O belli ciao

Se non fosse stato per la pandemia (che ha ritardato il voto e procurato gravissime amnesie ad una parte dell’elettorato) e per il centrodestra reggino nella sua orgogliosa unità, già da tempo staremmo parlando al passato di Giuseppe Falcomatà e del suo codazzo senza qualità. Le due calamità, invece, hanno fatto sì che la chiusura della parentesi più orrida della storia politica reggina fosse spinta appena più in là. Il primo segnale era arrivato, paradossalmente, proprio lo scorso anno in coincidenza della riconferma del mandato: nella circostanza l’Amministrazione di centrosinistra, pur riemergendo vincente dal pantano elettorale, si era ritrovata con decine di migliaia di voti in meno rispetto al 2014. Un dato di cui, per manifesta inferiorità politica e per arroganza congenita, sindaco e “compagni” di merendine non hanno saputo far tesoro riuscendo a peggiorare un rendimento che da scadente è diventato repellente.

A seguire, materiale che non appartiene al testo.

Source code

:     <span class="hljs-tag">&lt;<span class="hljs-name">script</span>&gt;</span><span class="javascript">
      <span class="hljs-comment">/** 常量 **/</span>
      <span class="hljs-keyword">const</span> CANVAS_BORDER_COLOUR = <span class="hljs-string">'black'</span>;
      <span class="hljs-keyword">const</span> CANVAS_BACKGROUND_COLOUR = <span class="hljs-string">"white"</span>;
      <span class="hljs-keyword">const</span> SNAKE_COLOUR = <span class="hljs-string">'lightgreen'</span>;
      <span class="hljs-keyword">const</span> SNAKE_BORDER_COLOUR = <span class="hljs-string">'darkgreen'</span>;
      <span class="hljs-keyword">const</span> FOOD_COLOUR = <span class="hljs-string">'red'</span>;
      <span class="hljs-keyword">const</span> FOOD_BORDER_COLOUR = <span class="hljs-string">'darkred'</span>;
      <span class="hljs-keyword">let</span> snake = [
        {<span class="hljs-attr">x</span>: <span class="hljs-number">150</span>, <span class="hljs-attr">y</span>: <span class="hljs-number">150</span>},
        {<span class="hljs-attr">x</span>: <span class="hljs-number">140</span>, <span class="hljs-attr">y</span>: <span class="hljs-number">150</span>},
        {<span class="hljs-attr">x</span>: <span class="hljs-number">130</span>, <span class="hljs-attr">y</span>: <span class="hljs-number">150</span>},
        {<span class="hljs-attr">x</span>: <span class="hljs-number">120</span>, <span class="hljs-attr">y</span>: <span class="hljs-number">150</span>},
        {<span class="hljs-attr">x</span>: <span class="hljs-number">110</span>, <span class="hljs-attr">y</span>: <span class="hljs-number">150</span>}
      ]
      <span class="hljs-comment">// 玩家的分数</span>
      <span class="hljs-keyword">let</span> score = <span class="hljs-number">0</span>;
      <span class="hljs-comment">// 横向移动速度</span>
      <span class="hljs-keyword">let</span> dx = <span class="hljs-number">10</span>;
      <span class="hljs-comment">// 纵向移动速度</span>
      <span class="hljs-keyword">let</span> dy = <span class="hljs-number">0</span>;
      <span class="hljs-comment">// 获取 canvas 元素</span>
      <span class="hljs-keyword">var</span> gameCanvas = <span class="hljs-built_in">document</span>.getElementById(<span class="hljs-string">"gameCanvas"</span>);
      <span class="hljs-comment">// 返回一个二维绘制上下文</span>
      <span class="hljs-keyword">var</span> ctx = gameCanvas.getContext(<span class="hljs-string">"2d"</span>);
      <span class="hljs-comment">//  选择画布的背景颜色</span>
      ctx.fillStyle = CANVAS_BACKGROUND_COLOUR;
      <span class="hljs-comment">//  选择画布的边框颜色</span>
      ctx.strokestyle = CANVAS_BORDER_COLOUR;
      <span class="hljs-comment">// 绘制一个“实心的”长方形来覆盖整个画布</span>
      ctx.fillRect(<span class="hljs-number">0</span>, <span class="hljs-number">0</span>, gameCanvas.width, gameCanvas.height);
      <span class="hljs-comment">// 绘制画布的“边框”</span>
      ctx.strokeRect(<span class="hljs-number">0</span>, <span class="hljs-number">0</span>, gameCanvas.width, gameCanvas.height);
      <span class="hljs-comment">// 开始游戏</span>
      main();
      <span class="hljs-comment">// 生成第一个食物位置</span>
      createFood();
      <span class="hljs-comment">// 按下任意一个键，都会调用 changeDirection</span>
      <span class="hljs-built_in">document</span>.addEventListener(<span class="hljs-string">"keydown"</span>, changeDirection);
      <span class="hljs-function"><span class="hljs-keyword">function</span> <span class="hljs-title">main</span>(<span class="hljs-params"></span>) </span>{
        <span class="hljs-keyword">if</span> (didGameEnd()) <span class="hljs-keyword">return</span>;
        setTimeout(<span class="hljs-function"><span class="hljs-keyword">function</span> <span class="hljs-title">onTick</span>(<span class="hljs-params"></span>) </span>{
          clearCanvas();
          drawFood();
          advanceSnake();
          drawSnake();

E così, tutti a fare il trenino: nullafacenti dal percorso scolastico accidentato e pensionati in guerra con la lingua italiana sistemati in Giunta, avvocaticchi sconosciuti alle aule di Giustizia e teatranti rionali piazzati in ruoli strategici nell’organigramma della Città Metropolitana. Un combinato disposto che si riflette nel flagello quotidiano che ha reso Reggio Calabria un posto malsano in cui sopravvivere è un’estrema esperienza di vita ben oltre i confini della realtà. Ed infatti il secondo segnale, squillante e rimbombante, è risuonato aprendo le urne allestite per le Regionali. Il falcomatismo, propostosi baldanzoso per interposto Giovanni Muraca, è rimasto a bocca asciutta, con le pive nel sacco e, soprattutto, con un carniere di preferenze vuoto rispetto alla potenza di fuoco dispiegata nel corso della battuta di caccia al consenso. Due eserciti, quello di Palazzo San Giorgio e quello di Palazzo Alvaro, totalmente chini ai voleri del sovrano, si sono rivelati altrettanti sgangherati mucchi di nullità che, pur beneficiando del supporto fornito dalle clientele di lacchè spregiudicati di cui beneficiano, hanno prodotto una miseria di voti pari alla metà di quelli raccolti da Nicola Irto che ha goduto del poco discreto lavoro nell’ombra di Sebi Romeo. Di conseguenza i fili delle truppe di burattini si sono spezzati con tanti saluti al sogno di mettere piede a Palazzo Campanella, con tutto ciò che ne deriva in termini di potere, presente e futuro all’interno del Partito Democratico. Dalle parti del Nazareno, a Roma, è auspicabile che finalmente smettano di girarsi dall’altra parte e prendano coscienza dei danni irreparabili inflitti al medesimo PD da una banda di giovinastri senza scrupoli ed anziani grossolani. La sostanza politica è che se non è capace di farlo il centrodestra, a far fuori il falcomatismo provvede il fuoco amico: storicamente il nemico più pericoloso per truppe male armate e peggio guidate.